During an End of Interval process (EOI), data for the last 10 minutes is transferred to the IDB, where it will be persisted to disk temporarily until it is persisted to disk in a historical database (HDB) partition at the end of the day (EOD).
metric | description | risk |
---|---|---|
Duration of last EOI transition | Length of each End of Interval process. | |
Records written during last EOI | Amount of data held in RDB that has been written to IDB during the last EOI. | If the data stream has a steady data flow then the number of written records between each transition should be consistent. |
Historical Database
This tab depicts how the historical database grows with each End of Day process (EOD). By default this occurs once a day.
metric | description | risk |
---|---|---|
HDB Size | Current size of the HDB. | |
Number of HDB Partitions | Current number of partitions in HDB. | |
Records Written During Last EOD Transition | Amount of data transferred to the HDB during an EOD process | If the data stream has a steady data flow then the number of written records between each transition should be consistent. |
DB Queries
Information about all queries requested by processes that are either internal or external to kdb Insights Enterprise.
These queries are actioned by the following components: Data Access Process (DAP), Resource Coordinator, Service Gateway and Aggregators.
Data Access Request
Information on how fast and successful a database tier is at actioning a request.
metric | description |
---|---|
Request Duration by Database tier | Speed at which queries retrieve the request on each database tier. |
Failed Requests by Database Tier/sec | Number of failed data requests on each database tier. |
Resource Coordinator
The Resource Coordinator takes each request and sends it on to each database tier that needs to provide data to return the results of the query.
metric | description | risk |
---|---|---|
Request Completion Time | Speed at which the system completes requests. | An increase in this could indicate a number of things: large number of requests are being made causing the system to come under pressure, some requests are expecting a large volume of data, there is a resource issue in kdb Insights Enterprise. |
Queue Length | Total number of requests that are in queue with the resource coordinator and have not yet been processed. | If this is high, or is increasing the system is under pressure and requests are building up. |
Connected Components | Shows the number of components connected to the Resource Connector, including DAPs and Aggregators. | |
Retry Count | Number of retries for the requests. | If the retry count is not zero then resources could be under pressure, or an error is occurring when trying to run the request. |
Service Gateway
The Service Gateway bridges network access and external access requests.

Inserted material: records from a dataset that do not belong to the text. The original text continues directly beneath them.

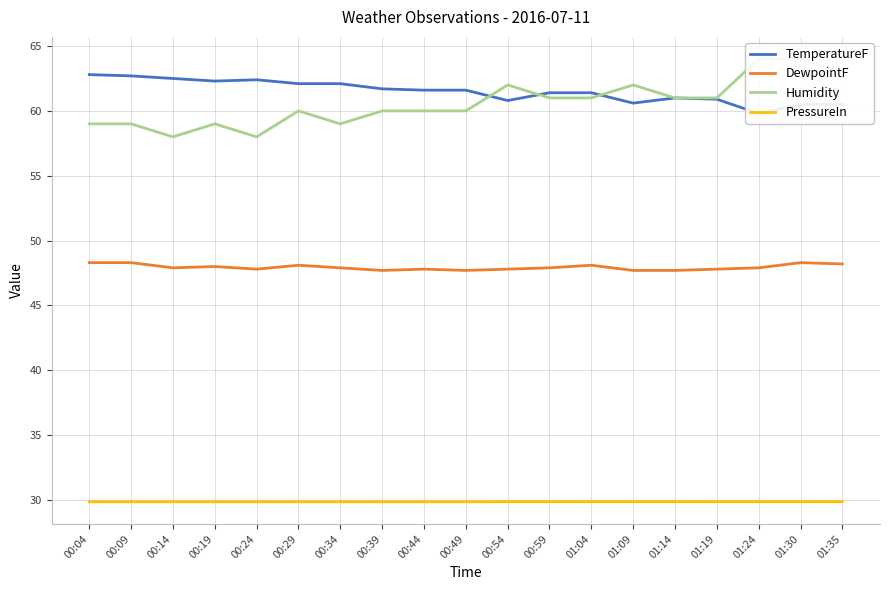

The TemperatureF series shows 60.8 at 00:54. True or false?

True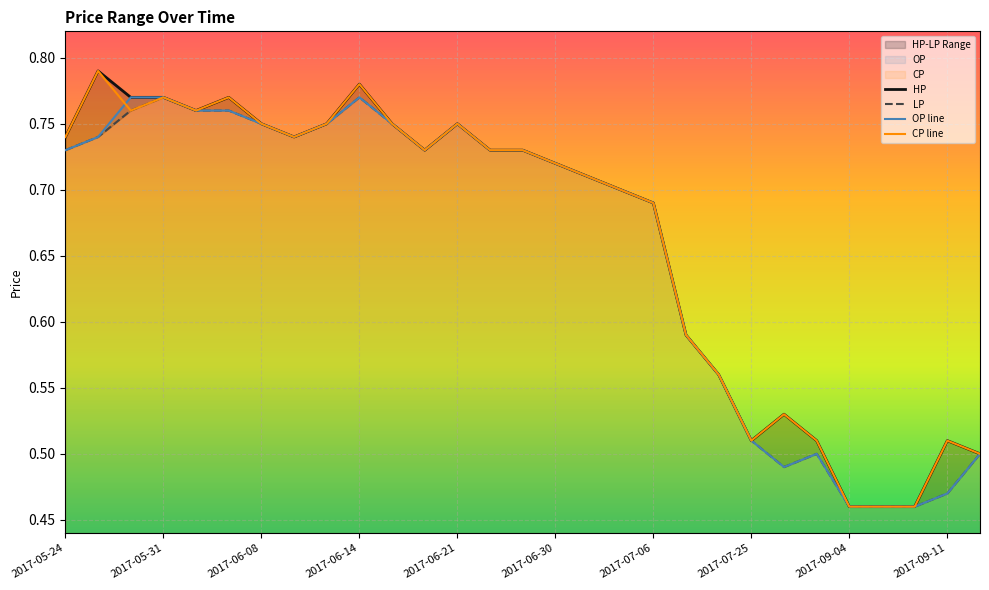

What is the sum of the LP values at 14 and 17?

1.4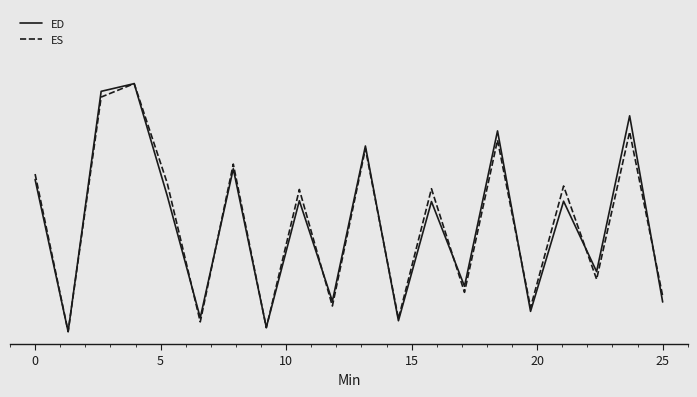

What are all the series names shown in the legend?

ED, ES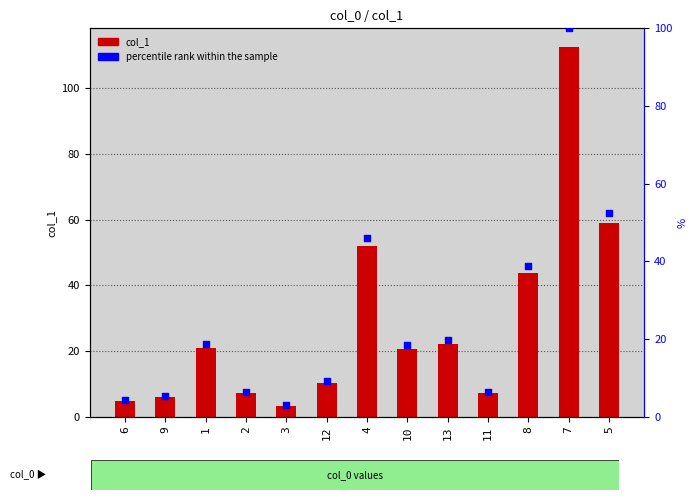

What is the total value across all series at 3?

6.2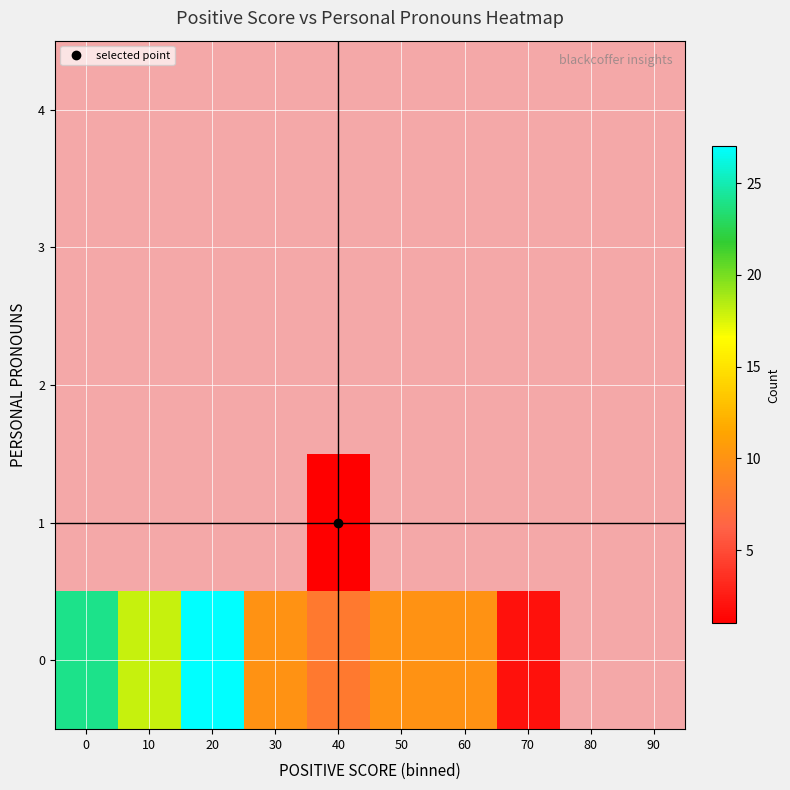

Which label corresponds to the largest value in the chart?

20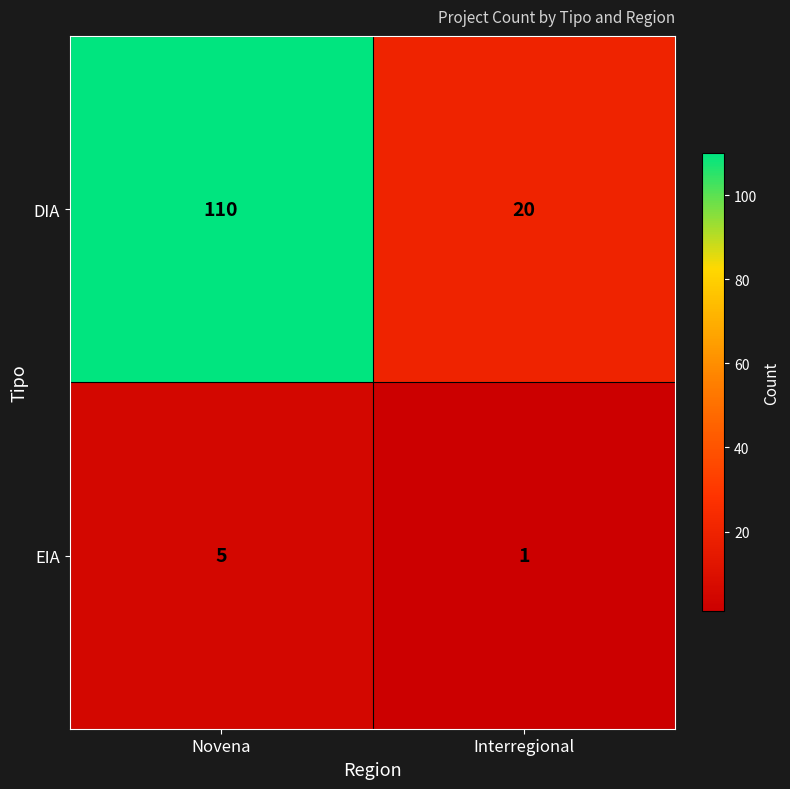

What value does the EIA series have at Novena?

5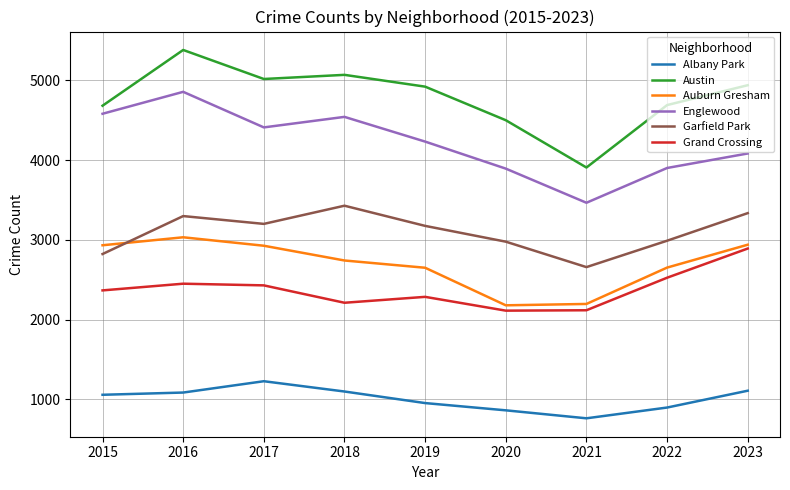

Count the number of data series in this chart.

6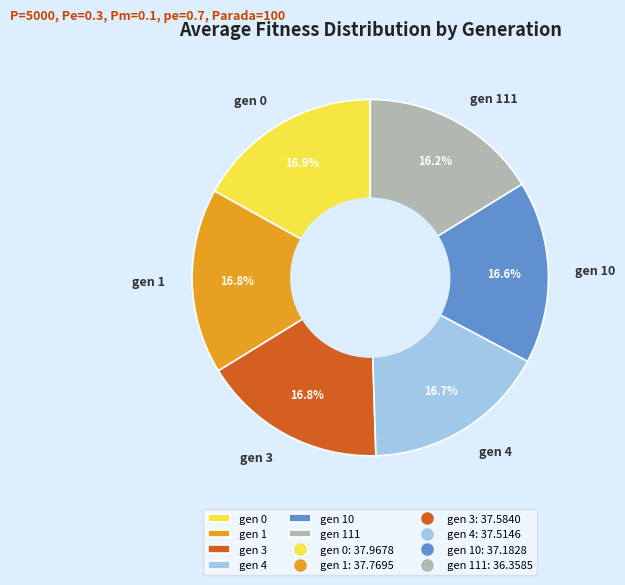

Approximately how many times larger is the value at gen 4 compared to gen 10?

1.0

metric | description | risk |
---|---|---|
Connected Components | Number of components currently connected to the Service Gateway. | A high number of connected components may coincide with a high value for the pending requests if the volume of requests is high. |
Pending Requests | Number of requests the Service Gateway has not yet processed. | A rise in this metric may indicate a performance issue as the Service Gateway has a backlog of requests to action. |
HTTP Requests and Responses | Number of HTTP requests and responses. | If Requests ≠ Responses, system is not processing Requests correctly. |
IPC Requests and Responses | Number of IPC requests and responses. | If Requests ≠ Responses, system is not processing Requests correctly. |
Aggregator
The Aggregator combines data from multiple database tiers and tables.
metric | description | risk |
---|---|---|
Requests in Progress by Pod | Number of aggregation requests being processed by each aggregator. | |
Errors and Timeouts | Number of aggregation requests that have failed. | |
Requests by type | Total number of requests by type. | |
Aggregation Duration | Speed at which each aggregator completes a request. |